Consider the ransomware case - while all the files are being encrypted on your work machine, those encrypted versions are also syncing across live and overwriting your "backups". Or if it synchronizes deletes, accidentally deleting the file on your work machine also deletes the file from your "backup" once sync has completed.
File versioning / version history would help, if you have sufficient disk space for all the versions. But you can be more confident in the backup integrity if it is taken offline once completed - eg cloning a drive to an external drive, and then unplugging that external drive and putting it in storage until needed.
There is very little software that is ransom-safe.
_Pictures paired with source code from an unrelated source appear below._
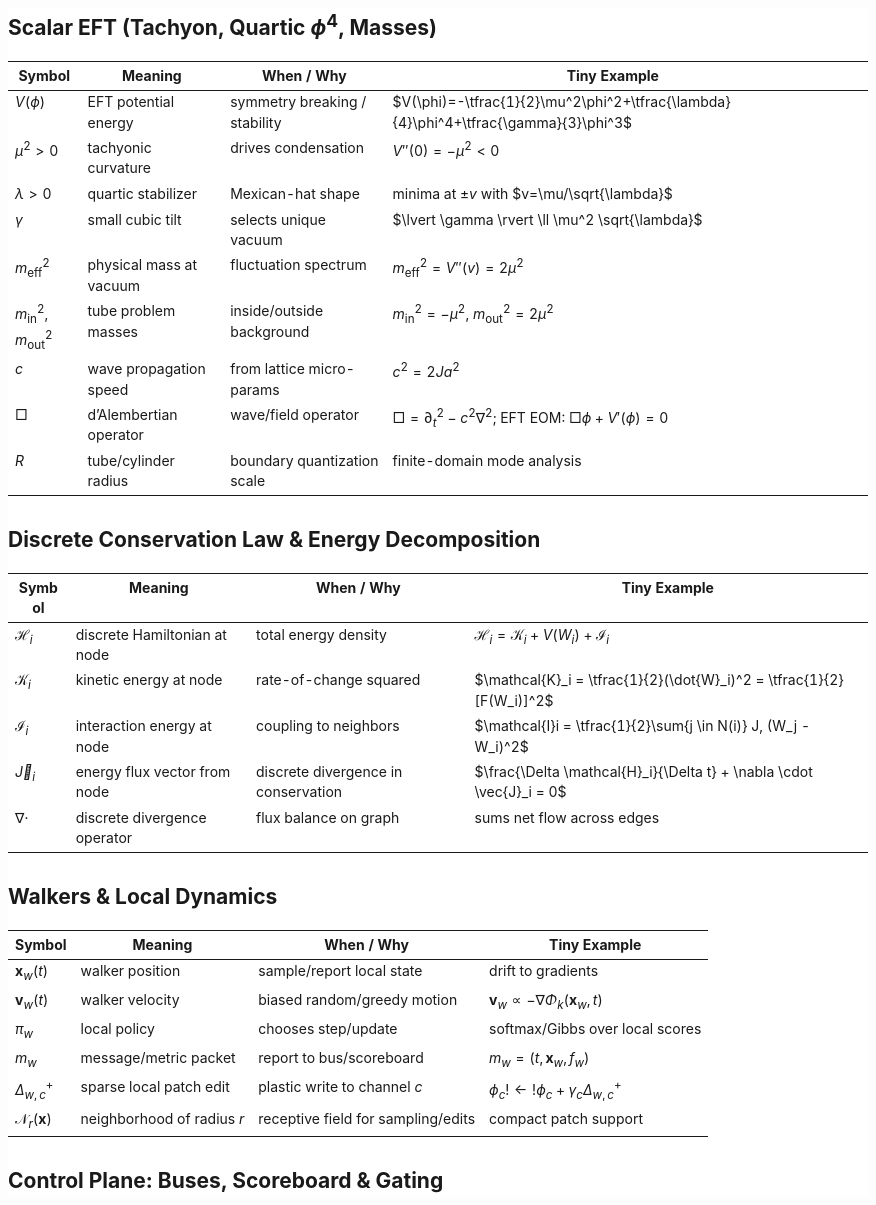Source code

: ## Scalar EFT (Tachyon, Quartic $\phi^4$, Masses)

| Symbol                              | Meaning                 | When / Why                    | Tiny Example                                                                        |        |                         |
| ----------------------------------- | ----------------------- | ----------------------------- | ----------------------------------------------------------------------------------- | ------ | ----------------------- |
| $V(\phi)$                           | EFT potential energy    | symmetry breaking / stability | $V(\phi)=-\tfrac{1}{2}\mu^2\phi^2+\tfrac{\lambda}{4}\phi^4+\tfrac{\gamma}{3}\phi^3$ |        |                         |
| $\mu^2>0$                           | tachyonic curvature     | drives condensation           | $V''(0)=-\mu^2<0$                                                                   |        |                         |
| $\lambda>0$                         | quartic stabilizer      | Mexican-hat shape             | minima at $\pm v$ with $v=\mu/\sqrt{\lambda}$                                       |        |                         |
| $\gamma$ | small cubic tilt | selects unique vacuum | $\lvert \gamma \rvert \ll \mu^2 \sqrt{\lambda}$ |
| $m_{\mathrm{eff}}^2$                | physical mass at vacuum | fluctuation spectrum          | $m_{\mathrm{eff}}^2=V''(v)=2\mu^2$                                                  |        |                         |
| $m_{\text{in}}^2, m_{\text{out}}^2$ | tube problem masses     | inside/outside background     | $m_{\text{in}}^2=-\mu^2,\ m_{\text{out}}^2=2\mu^2$                                  |        |                         |
| $c$                                 | wave propagation speed  | from lattice micro-params     | $c^2=2Ja^2$                                                                         |        |                         |
| $\Box$                              | d’Alembertian operator  | wave/field operator           | $\Box=\partial_t^2-c^2\nabla^2$; EFT EOM: $\Box\phi+V'(\phi)=0$                     |        |                         |
| $R$                                 | tube/cylinder radius    | boundary quantization scale   | finite-domain mode analysis                                                         |        |                         |

## Discrete Conservation Law & Energy Decomposition

| Symbol                    | Meaning                         | When / Why                          | Tiny Example                                                                      |
| ------------------------- | ------------------------------- | ----------------------------------- | --------------------------------------------------------------------------------- |
| $\mathcal{H}_i$           | discrete Hamiltonian at node    | total energy density                | $\mathcal{H}_i = \mathcal{K}_i + V(W_i) + \mathcal{I}_i$                          |
| $\mathcal{K}_i$           | kinetic energy at node          | rate-of-change squared              | $\mathcal{K}_i = \tfrac{1}{2}(\dot{W}_i)^2 = \tfrac{1}{2}[F(W_i)]^2$             |
| $\mathcal{I}_i$           | interaction energy at node      | coupling to neighbors               | $\mathcal{I}i = \tfrac{1}{2}\sum{j \in N(i)} J, (W_j - W_i)^2$                   |
| $\vec{J}_i$               | energy flux vector from node    | discrete divergence in conservation | $\frac{\Delta \mathcal{H}_i}{\Delta t} + \nabla \cdot \vec{J}_i = 0$             |
| $\nabla \cdot$            | discrete divergence operator    | flux balance on graph               | sums net flow across edges                                                        |

## Walkers & Local Dynamics

| Symbol                      | Meaning                    | When / Why                         | Tiny Example                                          |
| --------------------------- | -------------------------- | ---------------------------------- | ----------------------------------------------------- |
| $\mathbf{x}_w(t)$           | walker position            | sample/report local state          | drift to gradients                                    |
| $\mathbf{v}_w(t)$           | walker velocity            | biased random/greedy motion        | $\mathbf{v}_w \propto -\nabla \Phi_k(\mathbf{x}_w,t)$ |
| $\pi_w$                     | local policy               | chooses step/update                | softmax/Gibbs over local scores                       |
| $m_w$                       | message/metric packet      | report to bus/scoreboard           | $m_w=(t,\mathbf{x}_w,f_w)$                            |
| $\Delta^{+}_{w,c}$          | sparse local patch edit    | plastic write to channel $c$       | $\phi_c!\leftarrow!\phi_c+\gamma_c\Delta^{+}_{w,c}$   |
| $\mathcal{N}_r(\mathbf{x})$ | neighborhood of radius $r$ | receptive field for sampling/edits | compact patch support                                 |

## Control Plane: Buses, Scoreboard & Gating
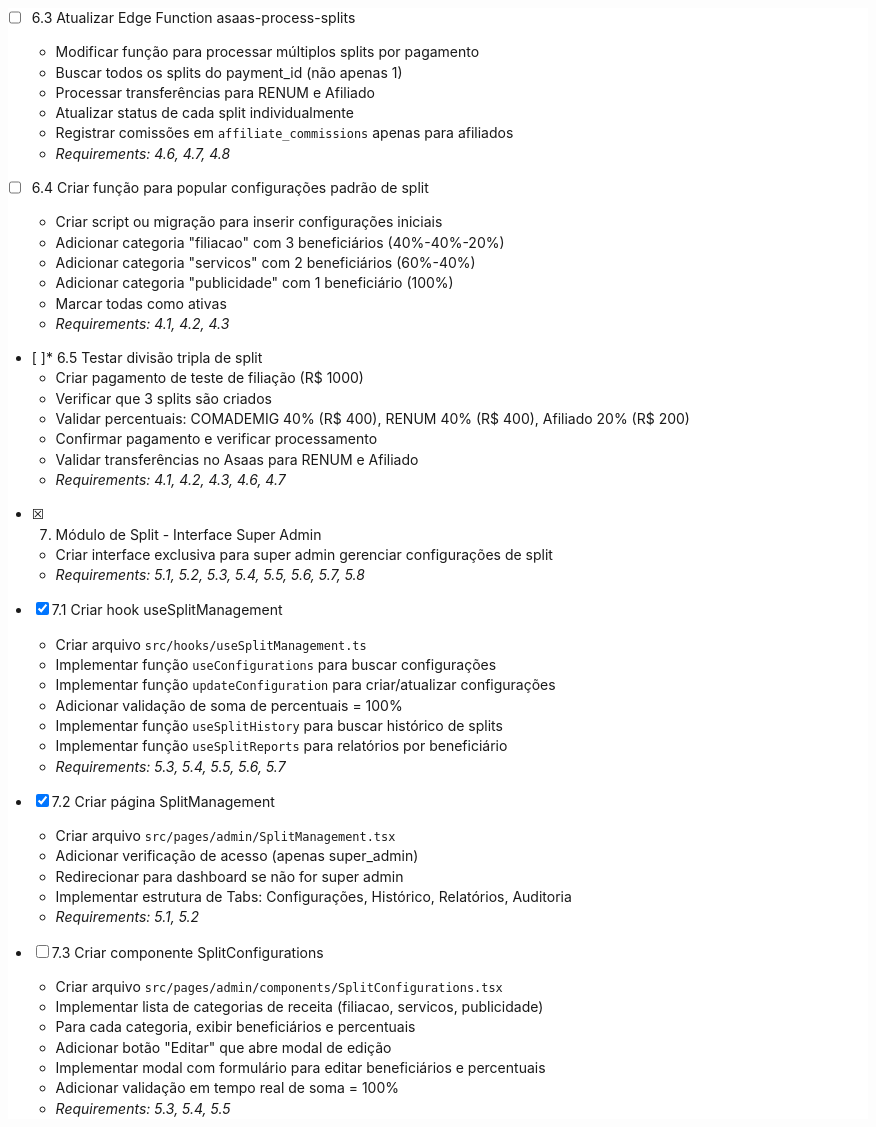 
- [ ] 6.3 Atualizar Edge Function asaas-process-splits
  - Modificar função para processar múltiplos splits por pagamento
  - Buscar todos os splits do payment_id (não apenas 1)
  - Processar transferências para RENUM e Afiliado
  - Atualizar status de cada split individualmente
  - Registrar comissões em `affiliate_commissions` apenas para afiliados
  - _Requirements: 4.6, 4.7, 4.8_


- [ ] 6.4 Criar função para popular configurações padrão de split
  - Criar script ou migração para inserir configurações iniciais
  - Adicionar categoria "filiacao" com 3 beneficiários (40%-40%-20%)
  - Adicionar categoria "servicos" com 2 beneficiários (60%-40%)
  - Adicionar categoria "publicidade" com 1 beneficiário (100%)
  - Marcar todas como ativas
  - _Requirements: 4.1, 4.2, 4.3_

- [ ]* 6.5 Testar divisão tripla de split
  - Criar pagamento de teste de filiação (R$ 1000)
  - Verificar que 3 splits são criados
  - Validar percentuais: COMADEMIG 40% (R$ 400), RENUM 40% (R$ 400), Afiliado 20% (R$ 200)
  - Confirmar pagamento e verificar processamento
  - Validar transferências no Asaas para RENUM e Afiliado
  - _Requirements: 4.1, 4.2, 4.3, 4.6, 4.7_

- [x] 7. Módulo de Split - Interface Super Admin



  - Criar interface exclusiva para super admin gerenciar configurações de split
  - _Requirements: 5.1, 5.2, 5.3, 5.4, 5.5, 5.6, 5.7, 5.8_


- [x] 7.1 Criar hook useSplitManagement

  - Criar arquivo `src/hooks/useSplitManagement.ts`
  - Implementar função `useConfigurations` para buscar configurações
  - Implementar função `updateConfiguration` para criar/atualizar configurações
  - Adicionar validação de soma de percentuais = 100%
  - Implementar função `useSplitHistory` para buscar histórico de splits
  - Implementar função `useSplitReports` para relatórios por beneficiário
  - _Requirements: 5.3, 5.4, 5.5, 5.6, 5.7_


- [x] 7.2 Criar página SplitManagement

  - Criar arquivo `src/pages/admin/SplitManagement.tsx`
  - Adicionar verificação de acesso (apenas super_admin)
  - Redirecionar para dashboard se não for super admin
  - Implementar estrutura de Tabs: Configurações, Histórico, Relatórios, Auditoria
  - _Requirements: 5.1, 5.2_


- [ ] 7.3 Criar componente SplitConfigurations
  - Criar arquivo `src/pages/admin/components/SplitConfigurations.tsx`
  - Implementar lista de categorias de receita (filiacao, servicos, publicidade)
  - Para cada categoria, exibir beneficiários e percentuais
  - Adicionar botão "Editar" que abre modal de edição
  - Implementar modal com formulário para editar beneficiários e percentuais
  - Adicionar validação em tempo real de soma = 100%
  - _Requirements: 5.3, 5.4, 5.5_
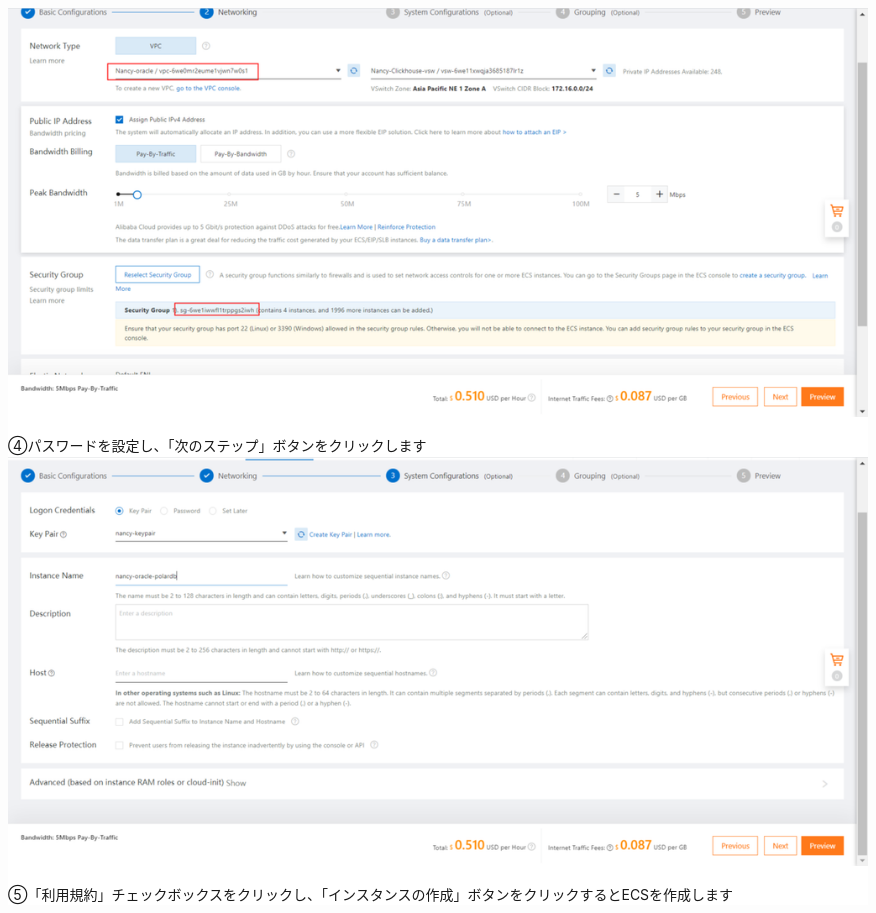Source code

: ![img](https://raw.githubusercontent.com/sbopsv/cloud-tech/master/content/usecase-PolarDB/polardb_images_13574176438014222676/20210922005212.png "img")    


④パスワードを設定し、「次のステップ」ボタンをクリックします      
![img](https://raw.githubusercontent.com/sbopsv/cloud-tech/master/content/usecase-PolarDB/polardb_images_13574176438014222676/20210922005221.png "img")    


⑤「利用規約」チェックボックスをクリックし、「インスタンスの作成」ボタンをクリックするとECSを作成します      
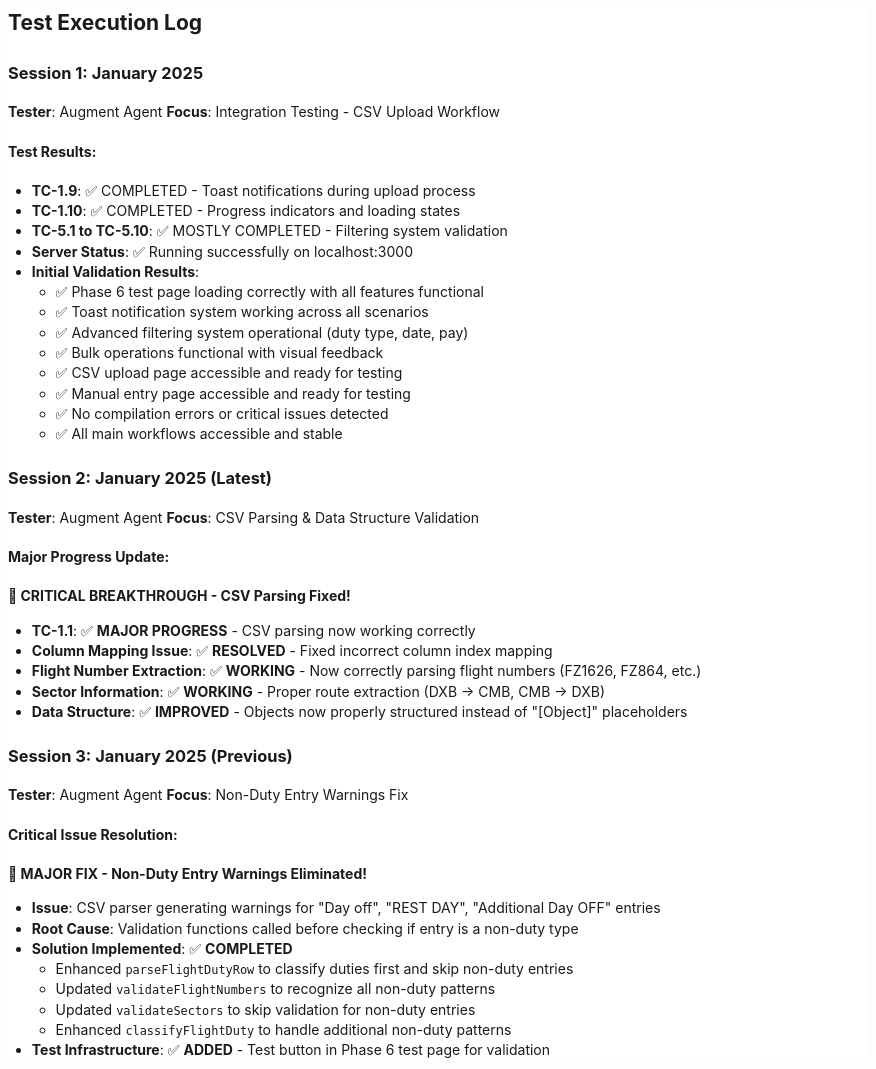 
## Test Execution Log

### Session 1: January 2025

**Tester**: Augment Agent
**Focus**: Integration Testing - CSV Upload Workflow

#### Test Results:

- **TC-1.9**: ✅ COMPLETED - Toast notifications during upload process
- **TC-1.10**: ✅ COMPLETED - Progress indicators and loading states
- **TC-5.1 to TC-5.10**: ✅ MOSTLY COMPLETED - Filtering system validation
- **Server Status**: ✅ Running successfully on localhost:3000
- **Initial Validation Results**:
  - ✅ Phase 6 test page loading correctly with all features functional
  - ✅ Toast notification system working across all scenarios
  - ✅ Advanced filtering system operational (duty type, date, pay)
  - ✅ Bulk operations functional with visual feedback
  - ✅ CSV upload page accessible and ready for testing
  - ✅ Manual entry page accessible and ready for testing
  - ✅ No compilation errors or critical issues detected
  - ✅ All main workflows accessible and stable

### Session 2: January 2025 (Latest)

**Tester**: Augment Agent
**Focus**: CSV Parsing & Data Structure Validation

#### Major Progress Update:

**🎉 CRITICAL BREAKTHROUGH - CSV Parsing Fixed!**

- **TC-1.1**: ✅ **MAJOR PROGRESS** - CSV parsing now working correctly
- **Column Mapping Issue**: ✅ **RESOLVED** - Fixed incorrect column index mapping
- **Flight Number Extraction**: ✅ **WORKING** - Now correctly parsing flight numbers (FZ1626, FZ864, etc.)
- **Sector Information**: ✅ **WORKING** - Proper route extraction (DXB -> CMB, CMB -> DXB)
- **Data Structure**: ✅ **IMPROVED** - Objects now properly structured instead of "[Object]" placeholders

### Session 3: January 2025 (Previous)

**Tester**: Augment Agent
**Focus**: Non-Duty Entry Warnings Fix

#### Critical Issue Resolution:

**🎯 MAJOR FIX - Non-Duty Entry Warnings Eliminated!**

- **Issue**: CSV parser generating warnings for "Day off", "REST DAY", "Additional Day OFF" entries
- **Root Cause**: Validation functions called before checking if entry is a non-duty type
- **Solution Implemented**: ✅ **COMPLETED**
  - Enhanced `parseFlightDutyRow` to classify duties first and skip non-duty entries
  - Updated `validateFlightNumbers` to recognize all non-duty patterns
  - Updated `validateSectors` to skip validation for non-duty entries
  - Enhanced `classifyFlightDuty` to handle additional non-duty patterns
- **Test Infrastructure**: ✅ **ADDED** - Test button in Phase 6 test page for validation
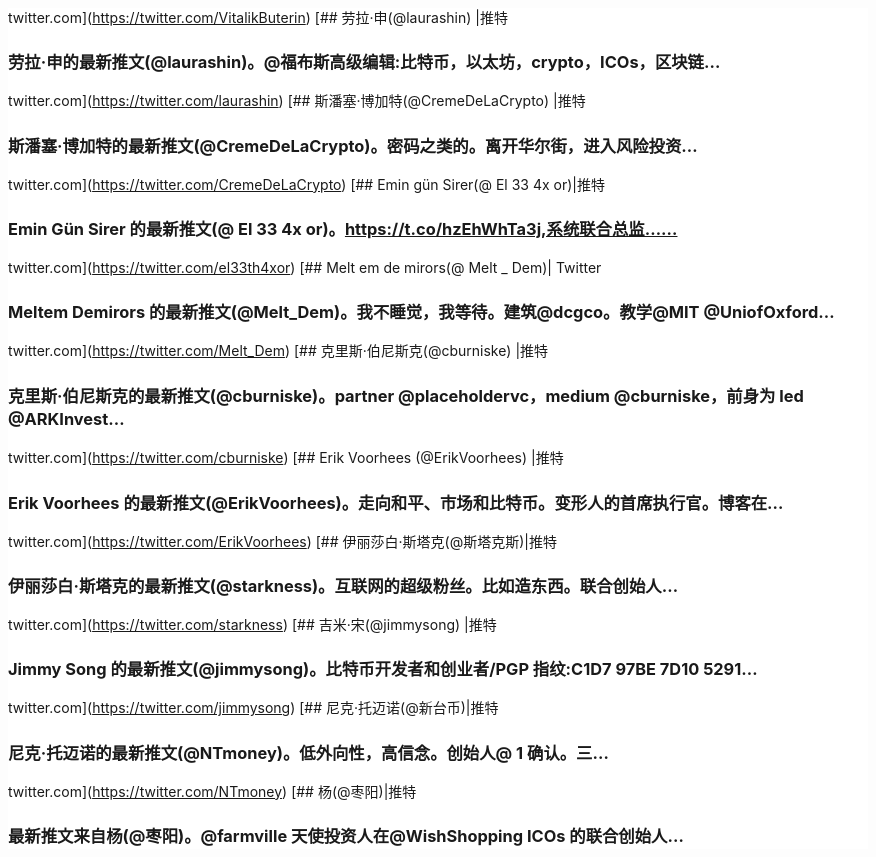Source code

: twitter.com](https://twitter.com/VitalikButerin) [](https://twitter.com/laurashin) [## 劳拉·申(@laurashin) |推特

### 劳拉·申的最新推文(@laurashin)。@福布斯高级编辑:比特币，以太坊，crypto，ICOs，区块链…

twitter.com](https://twitter.com/laurashin) [](https://twitter.com/CremeDeLaCrypto) [## 斯潘塞·博加特(@CremeDeLaCrypto) |推特

### 斯潘塞·博加特的最新推文(@CremeDeLaCrypto)。密码之类的。离开华尔街，进入风险投资…

twitter.com](https://twitter.com/CremeDeLaCrypto) [](https://twitter.com/el33th4xor) [## Emin gün Sirer(@ El 33 4x or)|推特

### Emin Gün Sirer 的最新推文(@ El 33 4x or)。https://t.co/hzEhWhTa3j,系统联合总监……

twitter.com](https://twitter.com/el33th4xor) [](https://twitter.com/Melt_Dem) [## Melt em de mirors(@ Melt _ Dem)| Twitter

### Meltem Demirors 的最新推文(@Melt_Dem)。我不睡觉，我等待。建筑@dcgco。教学@MIT @UniofOxford…

twitter.com](https://twitter.com/Melt_Dem) [](https://twitter.com/cburniske) [## 克里斯·伯尼斯克(@cburniske) |推特

### 克里斯·伯尼斯克的最新推文(@cburniske)。partner @placeholdervc，medium @cburniske，前身为 led @ARKInvest…

twitter.com](https://twitter.com/cburniske) [](https://twitter.com/ErikVoorhees) [## Erik Voorhees (@ErikVoorhees) |推特

### Erik Voorhees 的最新推文(@ErikVoorhees)。走向和平、市场和比特币。变形人的首席执行官。博客在…

twitter.com](https://twitter.com/ErikVoorhees) [](https://twitter.com/starkness) [## 伊丽莎白·斯塔克(@斯塔克斯)|推特

### 伊丽莎白·斯塔克的最新推文(@starkness)。互联网的超级粉丝。比如造东西。联合创始人…

twitter.com](https://twitter.com/starkness) [](https://twitter.com/jimmysong) [## 吉米·宋(@jimmysong) |推特

### Jimmy Song 的最新推文(@jimmysong)。比特币开发者和创业者/PGP 指纹:C1D7 97BE 7D10 5291…

twitter.com](https://twitter.com/jimmysong) [](https://twitter.com/NTmoney) [## 尼克·托迈诺(@新台币)|推特

### 尼克·托迈诺的最新推文(@NTmoney)。低外向性，高信念。创始人@ 1 确认。三…

twitter.com](https://twitter.com/NTmoney) [](https://twitter.com/zaoyang?lang=en) [## 杨(@枣阳)|推特

### 最新推文来自杨(@枣阳)。@farmville 天使投资人在@WishShopping ICOs 的联合创始人…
People talk of cloud object locking, but that's not worth anything if they just cancel the account with the vendor or go into the config and turn that lock off. For the versioning you mention, wouldn't it be possible to just cancel whatever storage you use for these versions? After how long do you delete the data then, can't an attacker encrypt all files that you haven't touched in a year (so you don't notice right away) and wait for all the old backups to be gone, then hold all your old pictures and tax documents you might still need etc. for ransom?
A pi is actually a great solution because it's quiet and tiny, so you can place it at a friend's place and use physical access whenever you need to work on it. No need for the backed-up (potentially ransomed) system to have any access to it, ever, beyond the append-only encryption/authentication key for adding new backup data.